If Rogan can learn to listen.
If I can learn to let go of control long enough to let him cook.
If we can both survive each other long enough to impress a critic who could make or break everything.
I walk back toward my truck, already mentally drafting the supplier email and the food safety checklist and the schedule for the radish harvest.
Three weeks to grow them. Two weeks to plan the menu. One very slim chance that this loud, chaotic, surprisingly talented orc chef can pull off something worth protecting.
I grasp my keys, pause.
The radishes tasted good. Really good.
I hate that I'm already looking forward to the next dish.

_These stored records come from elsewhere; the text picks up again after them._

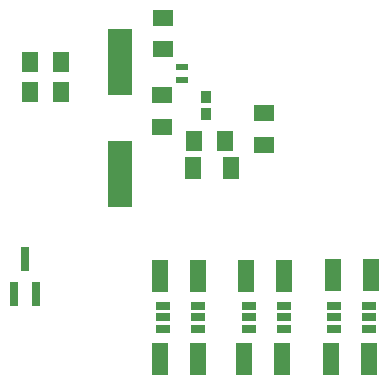
<source format=gbp>
G04*
G04 #@! TF.GenerationSoftware,Altium Limited,Altium Designer,22.5.1 (42)*
G04*
G04 Layer_Color=128*
%FSLAX44Y44*%
%MOMM*%
G71*
G04*
G04 #@! TF.SameCoordinates,B7139921-243E-46E6-831D-1EB255EF57CC*
G04*
G04*
G04 #@! TF.FilePolarity,Positive*
G04*
G01*
G75*
%ADD23R,1.8200X1.4400*%
%ADD30R,1.3500X1.9000*%
%ADD31R,1.4400X1.8200*%
%ADD71R,1.0000X0.5500*%
%ADD72R,0.9700X1.0000*%
%ADD73R,2.1000X5.6000*%
%ADD74R,0.8000X2.0000*%
%ADD75R,1.3500X2.8000*%
G04:AMPARAMS|DCode=76|XSize=0.65mm|YSize=1.2mm|CornerRadius=0.0488mm|HoleSize=0mm|Usage=FLASHONLY|Rotation=270.000|XOffset=0mm|YOffset=0mm|HoleType=Round|Shape=RoundedRectangle|*
%AMROUNDEDRECTD76*
21,1,0.6500,1.1025,0,0,270.0*
21,1,0.5525,1.2000,0,0,270.0*
1,1,0.0975,-0.5513,-0.2763*
1,1,0.0975,-0.5513,0.2763*
1,1,0.0975,0.5513,0.2763*
1,1,0.0975,0.5513,-0.2763*
%
%ADD76ROUNDEDRECTD76*%
D23*
X158000Y320360D02*
D03*
Y293640D02*
D03*
X157000Y227640D02*
D03*
Y254360D02*
D03*
X243000Y212640D02*
D03*
Y239360D02*
D03*
D30*
X183000Y193000D02*
D03*
X215000D02*
D03*
D31*
X71360Y283000D02*
D03*
X44640D02*
D03*
Y257000D02*
D03*
X71360D02*
D03*
X183640Y216000D02*
D03*
X210360D02*
D03*
D71*
X174000Y267666D02*
D03*
Y278334D02*
D03*
D72*
X194000Y238650D02*
D03*
Y253350D02*
D03*
D73*
X121000Y187500D02*
D03*
Y282500D02*
D03*
D74*
X41014Y116028D02*
D03*
X31500Y85972D02*
D03*
X50500D02*
D03*
D75*
X155500Y101500D02*
D03*
X187500D02*
D03*
X228000D02*
D03*
X260000D02*
D03*
X258500Y31500D02*
D03*
X226500D02*
D03*
X302000Y102000D02*
D03*
X334000D02*
D03*
X332000Y31000D02*
D03*
X300000D02*
D03*
X187500Y31500D02*
D03*
X155500D02*
D03*
D76*
X302750Y57000D02*
D03*
Y66500D02*
D03*
Y76000D02*
D03*
X332250D02*
D03*
Y66500D02*
D03*
Y57000D02*
D03*
X157750D02*
D03*
Y66500D02*
D03*
Y76000D02*
D03*
X187250D02*
D03*
Y66500D02*
D03*
Y57000D02*
D03*
X230250D02*
D03*
Y66500D02*
D03*
Y76000D02*
D03*
X259750D02*
D03*
Y66500D02*
D03*
Y57000D02*
D03*
M02*

</source>
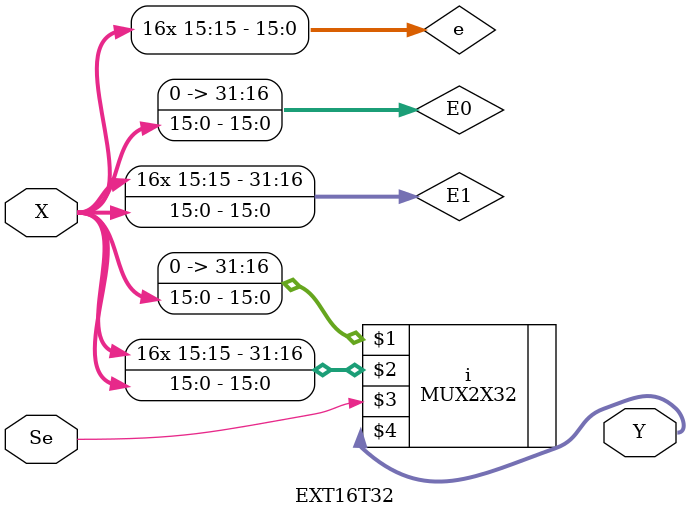
<source format=v>
`timescale 1ns / 1ps

module EXT16T32 (X, Se, Y);
input [15:0] X;
input Se;
output [31:0] Y;
wire [31:0] E0, E1;
wire [15:0] e = {16{X[15]}};
parameter z = 16'b0;
assign E0 = {z, X};
assign E1 = {e, X};
MUX2X32 i(E0, E1, Se, Y);
endmodule    



</source>
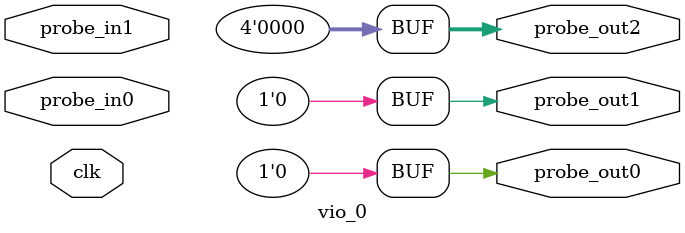
<source format=v>
`timescale 1ns / 1ps
module vio_0 (
clk,
probe_in0,probe_in1,
probe_out0,
probe_out1,
probe_out2
);

input clk;
input [3 : 0] probe_in0;
input [0 : 0] probe_in1;

output reg [0 : 0] probe_out0 = 'h0 ;
output reg [0 : 0] probe_out1 = 'h0 ;
output reg [3 : 0] probe_out2 = 'h0 ;


endmodule

</source>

The kitchen is quieter at ten PM.
Maya left an hour ago, waving goodbye with a promise to be back early to prep the morning pastries. Rogan should have left too. I certainly should have. But when I came back to drop off the printed supplier list and food safety checklist, I found him elbow-deep in dirty dishes, the sink overflowing with pots and pans from his experimental menu testing.
"You don't have a dishwasher?"
He looks up, surprised. "Broken. Been meaning to call someone."
"Of course it is." I set my folder down and roll up my sleeves. "Move over."
"You don't have to?—"
"I'm already here. And you're doing it wrong."
"There's a wrong way to wash dishes?"
I hip-check him aside, start reorganizing. "You soak the baking sheets first. Otherwise you're scrubbing for an hour."
He steps back, watching. "Bossy."
"Efficient." I fill the left sink with hot soapy water, the right with clean rinse water. Stack the dishes in order of difficulty. "You wash light to heavy. Glasses, plates, then pots."
"That's a lot of rules for soap and water."
"Systems exist for a reason." I hand him a towel. "You dry. I'll wash."
We fall into rhythm. I scrub, he dries. The radio on the windowsill plays something folksy and low, barely audible underthe sound of running water. Steam rises between us, softening the harsh overhead lights into something almost gentle.
"You're good at this," Rogan says after a while.
"Washing dishes?"
"Creating order." He stacks a clean plate with the others. "I make messes. You clean them up."
"Someone has to."
He laughs quietly. "Yeah. Usually it's Maya yelling at me."
I scrub at a particularly stubborn pot, the one he'd used for the caramelized onions earlier. The bottom is crusted dark brown, sticky. "This needs to soak."
"See? Systems." He leans beside me, close enough that I can feel the warmth radiating off him. The kitchen's cooling down now, the ovens off, and the heat feels almost welcome.
I fill the pot with hot water, add a squeeze of dish soap. "Give it ten minutes."